400 bin farklı bitkinin güvenlik testi nasıl yapılsın?
Bazı laboratuvarlarda tıbbi amaçlarla kullanılan bitkilerin bileşenleri, etkinlikleri, farmakokinetikleri ve yan etkileri hakkında çalışmalar yapılsa da yeterli düzeyde değil. Çünkü doğada yaklaşık 400 bin farklı bitki türü var. Birçoğunun sağlık sorunlarının giderilmesi amacıyla kullanıldığı tahmin ediliyor. Bunların her birinin bütün yönleriyle incelenebilmesi, özellikle güvenilirlik testlerinin uzun süre gerektirmesi nedeniyle çok zor. Detaylı çalışılması gereken alt türleri de etken madde açısından çok farklılık gösterebiliyor.

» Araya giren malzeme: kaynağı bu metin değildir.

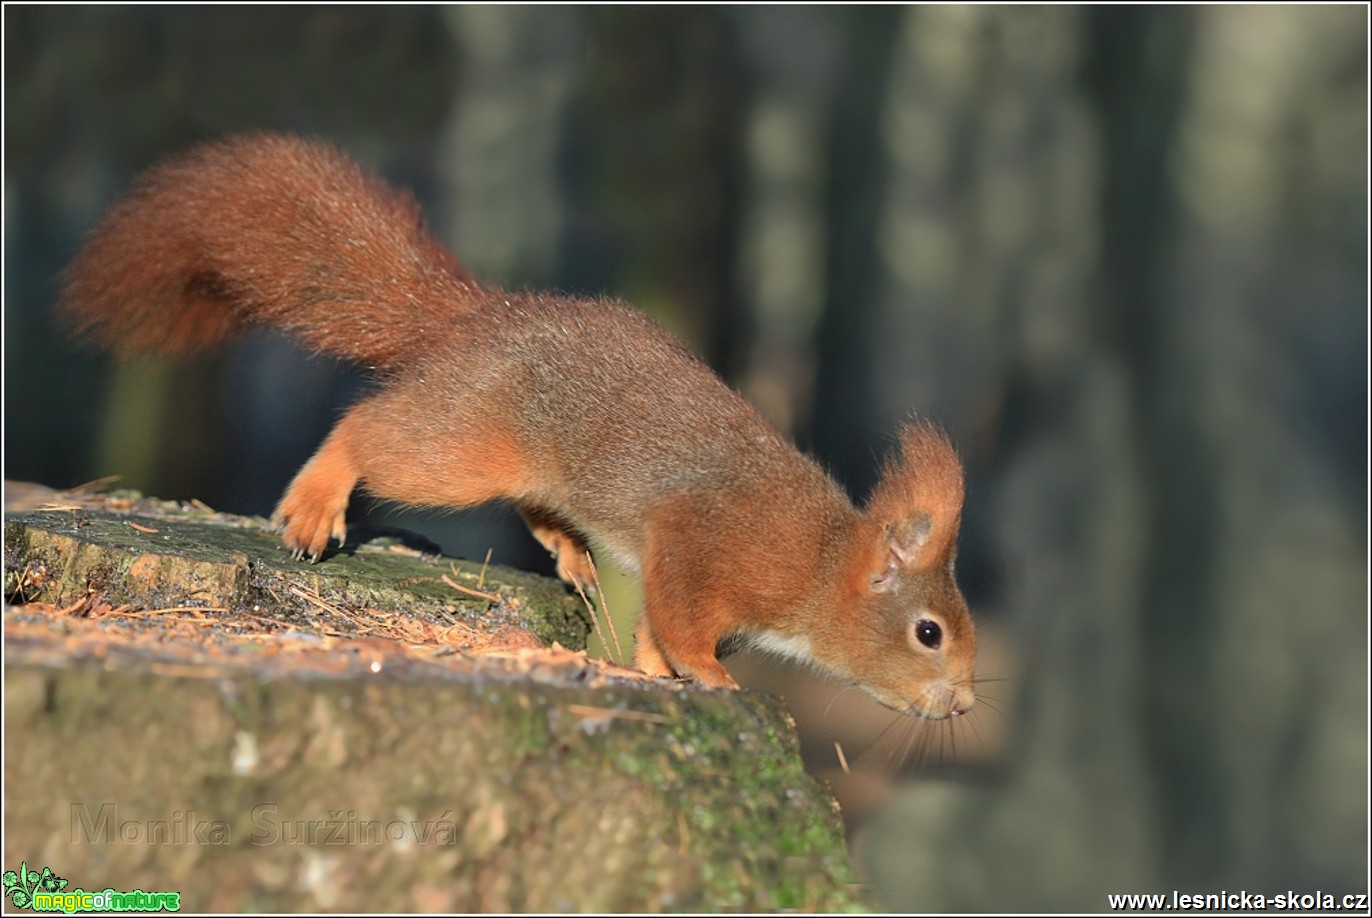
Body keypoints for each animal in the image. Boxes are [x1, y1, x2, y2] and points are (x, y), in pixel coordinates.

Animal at [56, 130, 976, 713]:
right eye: (928, 632)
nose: (964, 704)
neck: (819, 563)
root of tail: (478, 318)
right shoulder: (706, 541)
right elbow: (680, 623)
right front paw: (711, 682)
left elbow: (653, 630)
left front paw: (652, 675)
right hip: (461, 447)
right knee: (370, 432)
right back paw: (318, 500)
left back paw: (568, 550)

Mevsim, coğrafya, enlem, nem gibi faktörlerin alt türlerde farklılıklara yol açabileceğini vurgulayan Sevim, şunları anlattı: “Bitkinin toplanma şekli, hasat zamanı, sonrası taşınma ve depolanma koşulları, işlenme yöntemleri konularında standardizasyon olmaması içerdiği etken madde konsantrasyonlarında da farklılıklara neden olabilir. Tüm bu durumlar doz düzenlemelerini zorlaştırıyor. Bitkinin sistematik açıdan tanımlanması ve adlandırılmasında hata riski yüksek. Görünüşü, morfolojik benzerlikler nedeniyle büyük hatalara sebep olabilir. Örneğin, maydanoz ve çok zehirli olan baldıran otunun yaprakları benzerdir.”

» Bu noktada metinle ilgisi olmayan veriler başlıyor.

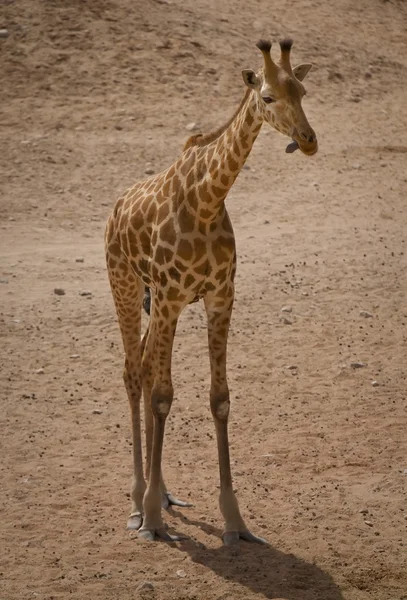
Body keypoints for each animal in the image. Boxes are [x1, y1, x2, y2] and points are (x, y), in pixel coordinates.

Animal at [104, 37, 318, 544]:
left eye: (302, 91)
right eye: (268, 97)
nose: (307, 140)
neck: (206, 199)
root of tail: (115, 208)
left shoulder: (220, 296)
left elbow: (219, 399)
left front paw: (235, 522)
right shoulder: (169, 297)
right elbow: (163, 395)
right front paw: (152, 521)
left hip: (162, 302)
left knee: (145, 366)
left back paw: (163, 493)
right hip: (127, 285)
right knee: (133, 373)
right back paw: (138, 502)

Ayrıca bitkisel destek ürünleri saf olmayabilir. Mikroorganizmalar, pestisitler, ağır metaller, çeşitli toksinler, yabancı toksik bitkiler, sentetik droglarla bulaşmış halde bulunabilir. Sevim bu alanda kalite kontrol eksikliğinin çok yaygın olduğunu belirterek, “Bitkisel destek ürününün içinde tanımlanmayan veya bildirilmeyen, diüretik, laksatif, uyarıcı maddeler, efedrin, arsenik, civa gibi ağır metaller vb. bulunabiliyor” dedi.
Yayınlar kuşkulu, yan etki çok
Sevim konuyla ilgili önemli bir uyarıda daha bulundu. Bitkisel besin desteklerine dair piyasada veya çevrimiçi olarak yazılan kitapçık ve kitaplar, internet siteleri, bloglar vb. bilimsel temeli olmayan kati iddialar içeriyor.

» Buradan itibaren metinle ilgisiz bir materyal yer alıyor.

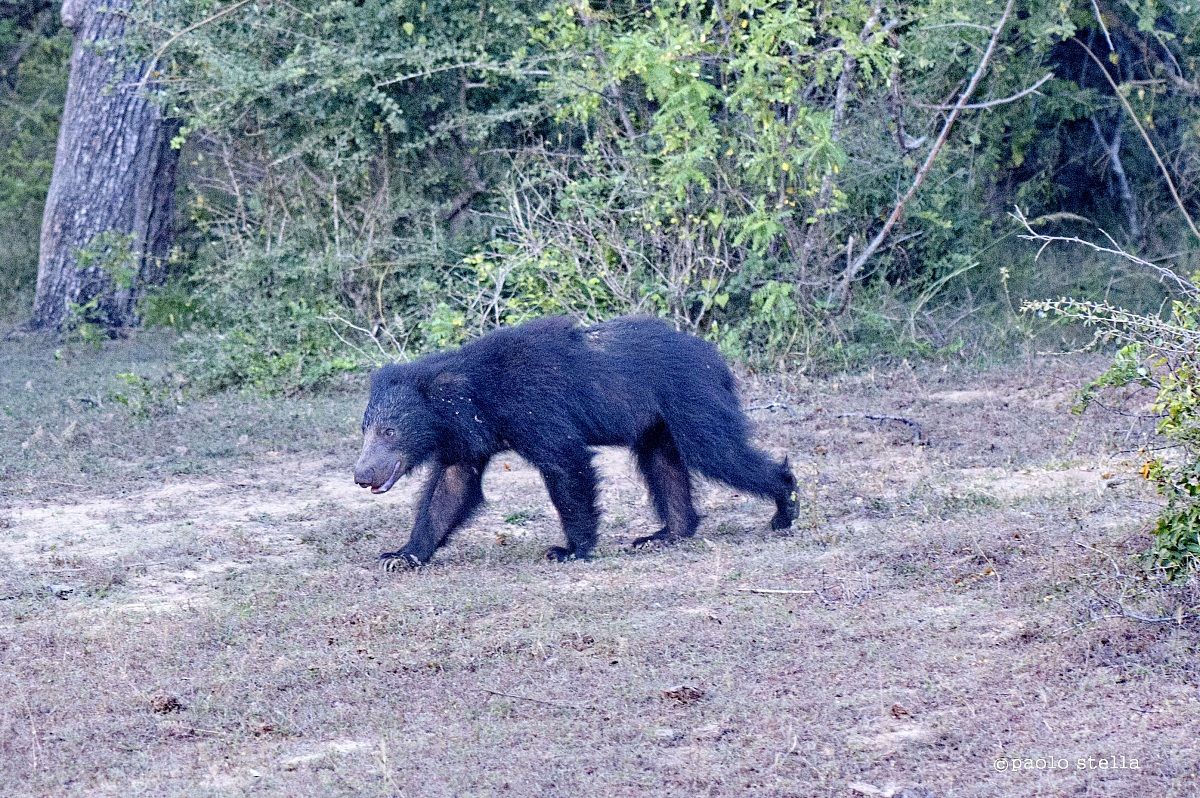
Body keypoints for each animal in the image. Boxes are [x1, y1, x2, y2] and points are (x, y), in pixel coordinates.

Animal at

Peki bitkilerin olası yan etkileri ne? Sevim şöyle anlattı: “Tüm organları ve sistemleri etkileyebilir. Bu istenmeyen durumlar yaş, cinsiyet, genetik yapısı, beslenme durumu, mevcut hastalıkları ve aldığı tedaviler gibi faktörlere bağlı olarak değişik şekillerde seyredebilir. Uzun dönemli etkileri pek çalışılmadığından üreme, teratojenite (gebelikte maruz kalınan) ya da kanserojenlik hakkında bilinenler yetersiz. Çocuk, gebe ve emziren kadınlarda çalışma yapmak riskli. Dolayısıyla bunların yan etkilerini daha bilinmez. Genel olarak, ürünün ve etken maddelerin plasenteya ne derecede geçeceği de bilinmiyor.”
Öte yandan, editörlüğünü Sevim’in yaptığı Bitkisel Besin Destekleri ve Sağlık İlişkisi kitabı, İstanbul Tıp Kitabevleri’nden çıktı.